-- Selected text --
┄┄┄┄┄┄┄┄┄┄
Owing to concern about the vulnerability of the California population, the U.S. Fish and Wildlife Service (USFWS) translocated 140 southern sea otters from the central California coast to SNI between 1987 and 1990. Although only approximately 14 translocated otters are thought to have remained at SNI (U.S. Fish and Wildlife Service, 2012), their population at the island has increased and is currently greater than 120 individuals (Hatfield and others, 2019). Sea otters are a natural part of the kelp forest ecosystem, but their presence has implications for community dynamics as they repopulate a region from which they were extirpated in the 19th century. At SNI, sea otters have been concentrated mostly around the west end of the island, with some use of the south side and very little, but expanding, use of the northeast side. An ecosystem shift from urchin dominated to kelp dominated, that occurred at a site at the west end of the island in the early 2000s, though initiated by sea urchin disease, was likely facilitated to some degree by sea otter foraging (Kenner and Tinker, 2018). 

These ecosystems also are the target of many fisheries, including urchin and lobster. Urchin fisheries, which target the larger red sea urchin, may release the smaller but more mobile purple sea urchin from competitive control (Dayton and others, 1998). Lobster fisheries may release purple sea urchins from predatory control (Lafferty, 2004). Owing to the distance from the mainland, however, SNI kelp forests and reefs have been somewhat protected from the degree of harvest and other anthropogenic impacts experienced by the southern California mainland. Invasive species are another issue, and there are a few invasive subtidal macroalgae of concern in southern California waters. Although the brown alga Sargassum muticum has been established at the island for decades, S. horneri has only recently been seen at SNI and, so far, the invasive kelp Undaria pinnatifida and the green alga Caulerpa taxifolia have not been observed there. Sargassum horneri, in particular, has demonstrated a capability to outcompete native kelps at some of the other Channel Islands but it is unclear what indirect effects it may have on community structure (Marks and others, 2015). 

Because the surrounding kelp forests fall within the management boundary of the SNI Integrated Natural Resources Management Plan (INRMP; U.S. Navy, 2015), USGS works with the Navy to provide surveys of this ecologically important ecosystem that inform natural resource managers of trends in the population abundance of particular species. In addition, long-term surveys allow for an understanding of potential changes in species diversity and community composition as a result of trophic or other interactions. 

The U.S. Geological Survey (USGS) implemented a kelp forest monitoring program for the U.S. Navy at San Nicolas Island in 2014, building on sites and methods established by USFWS scientists in 1980 (appendix 1). This report focuses on data collected during sampling expeditions to these sites in fall 2018 (October 2–5) and spring 2019 (April 3–6). Together they will be herein referred to as year 5 because, although the trips were made in different calendar years, they were approximately 6 months apart and were conducted under the fifth year of this contract. The previous sampling year (fall 2017 and spring 2018) is referred to as year 4. The year 5 data are compared with data collected during eight trips from fall 2014 through spring 2018. Differences in counts between these expeditions can result from seasonal factors, stochastic variation, or sampling error, but temporal comparison can reveal population trends. Where appropriate, long-term data collected during the 33 years prior to the implementation of these slightly revised protocols will be presented in order to lend some context to the observations reported here. 

Genus and species names used in this report are those currently recognized as valid in the Integrated Taxonomic Information System (ITIS.gov). Upon first use, the name recognized as valid by the World Register of Marine Species (WoRMS; marinespecies.org) is shown in brackets if different. The exception is Sargassum horneri which does not show up in any discernable form in ITIS.gov.
┄┄┄┄┄┄┄┄┄┄
-- Data excerpts --
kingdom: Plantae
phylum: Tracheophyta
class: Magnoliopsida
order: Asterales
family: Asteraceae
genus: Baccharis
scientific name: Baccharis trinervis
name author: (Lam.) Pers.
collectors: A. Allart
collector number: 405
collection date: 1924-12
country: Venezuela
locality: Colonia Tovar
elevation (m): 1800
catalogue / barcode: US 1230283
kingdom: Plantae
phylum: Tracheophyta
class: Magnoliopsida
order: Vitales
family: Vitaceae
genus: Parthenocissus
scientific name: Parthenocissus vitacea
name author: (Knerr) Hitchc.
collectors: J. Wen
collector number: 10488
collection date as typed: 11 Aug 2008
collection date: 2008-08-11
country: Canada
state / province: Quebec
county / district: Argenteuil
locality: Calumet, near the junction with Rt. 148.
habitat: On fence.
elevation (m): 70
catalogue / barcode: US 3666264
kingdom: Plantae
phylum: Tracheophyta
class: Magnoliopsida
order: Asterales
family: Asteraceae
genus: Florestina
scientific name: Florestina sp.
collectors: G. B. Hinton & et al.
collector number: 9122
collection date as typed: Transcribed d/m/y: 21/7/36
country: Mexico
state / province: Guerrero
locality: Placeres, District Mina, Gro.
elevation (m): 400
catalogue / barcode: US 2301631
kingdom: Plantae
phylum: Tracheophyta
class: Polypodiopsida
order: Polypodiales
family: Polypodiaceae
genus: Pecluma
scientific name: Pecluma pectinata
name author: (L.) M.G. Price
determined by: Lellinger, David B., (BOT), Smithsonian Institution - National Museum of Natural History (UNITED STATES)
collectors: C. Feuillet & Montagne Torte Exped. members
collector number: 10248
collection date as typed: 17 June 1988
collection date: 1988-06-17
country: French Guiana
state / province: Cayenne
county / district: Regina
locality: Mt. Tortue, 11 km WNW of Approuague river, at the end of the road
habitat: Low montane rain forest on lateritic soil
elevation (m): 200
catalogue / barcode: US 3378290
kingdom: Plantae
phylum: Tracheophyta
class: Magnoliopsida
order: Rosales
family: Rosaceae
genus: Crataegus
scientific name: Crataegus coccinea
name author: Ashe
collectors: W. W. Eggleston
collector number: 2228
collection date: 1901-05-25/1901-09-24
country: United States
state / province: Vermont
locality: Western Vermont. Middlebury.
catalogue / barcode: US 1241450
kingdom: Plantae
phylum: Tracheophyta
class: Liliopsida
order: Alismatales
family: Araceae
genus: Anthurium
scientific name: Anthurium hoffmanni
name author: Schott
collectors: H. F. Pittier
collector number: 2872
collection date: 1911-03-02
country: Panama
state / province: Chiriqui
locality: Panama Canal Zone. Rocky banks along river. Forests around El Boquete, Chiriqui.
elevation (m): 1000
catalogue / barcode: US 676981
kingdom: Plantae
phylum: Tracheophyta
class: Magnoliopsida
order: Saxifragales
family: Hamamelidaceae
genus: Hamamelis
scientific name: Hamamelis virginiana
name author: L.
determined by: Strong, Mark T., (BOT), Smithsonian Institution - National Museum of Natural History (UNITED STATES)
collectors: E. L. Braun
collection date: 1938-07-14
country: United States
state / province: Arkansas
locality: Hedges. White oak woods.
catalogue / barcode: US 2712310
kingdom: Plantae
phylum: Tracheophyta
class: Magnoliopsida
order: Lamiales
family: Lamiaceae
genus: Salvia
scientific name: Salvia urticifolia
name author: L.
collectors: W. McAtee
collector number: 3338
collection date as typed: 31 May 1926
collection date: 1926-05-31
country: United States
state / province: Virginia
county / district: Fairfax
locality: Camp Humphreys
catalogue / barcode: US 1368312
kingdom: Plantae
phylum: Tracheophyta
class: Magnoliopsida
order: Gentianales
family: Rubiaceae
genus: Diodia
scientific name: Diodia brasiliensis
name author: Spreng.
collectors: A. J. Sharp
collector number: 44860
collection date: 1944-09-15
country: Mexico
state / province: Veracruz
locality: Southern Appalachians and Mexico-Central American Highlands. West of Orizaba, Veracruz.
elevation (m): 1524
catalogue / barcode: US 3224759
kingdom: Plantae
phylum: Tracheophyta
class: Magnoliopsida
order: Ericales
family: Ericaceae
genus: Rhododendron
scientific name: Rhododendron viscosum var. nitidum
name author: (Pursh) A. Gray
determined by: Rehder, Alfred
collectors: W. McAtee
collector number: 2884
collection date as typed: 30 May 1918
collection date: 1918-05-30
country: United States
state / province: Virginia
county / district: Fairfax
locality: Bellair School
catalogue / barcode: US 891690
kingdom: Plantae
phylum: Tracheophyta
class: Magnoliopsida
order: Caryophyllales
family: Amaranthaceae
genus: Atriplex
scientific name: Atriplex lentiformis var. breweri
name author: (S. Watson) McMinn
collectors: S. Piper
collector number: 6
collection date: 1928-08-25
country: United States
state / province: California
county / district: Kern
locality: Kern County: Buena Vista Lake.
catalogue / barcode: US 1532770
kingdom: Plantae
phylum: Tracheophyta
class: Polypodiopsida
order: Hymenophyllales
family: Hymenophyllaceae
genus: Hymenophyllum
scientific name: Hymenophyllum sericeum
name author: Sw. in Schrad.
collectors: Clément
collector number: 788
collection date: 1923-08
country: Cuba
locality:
┄┄┄┄┄┄┄┄┄┄
-- Problem details --
Print the part of the kelp forest text from "Genus and species" up to and including "form in ITIS.gov.", word for word. The rows come from a different source than the text.

-- Reply --
Genus and species names used in this report are those currently recognized as valid in the Integrated Taxonomic Information System (ITIS.gov). Upon first use, the name recognized as valid by the World Register of Marine Species (WoRMS; marinespecies.org) is shown in brackets if different. The exception is Sargassum horneri which does not show up in any discernable form in ITIS.gov.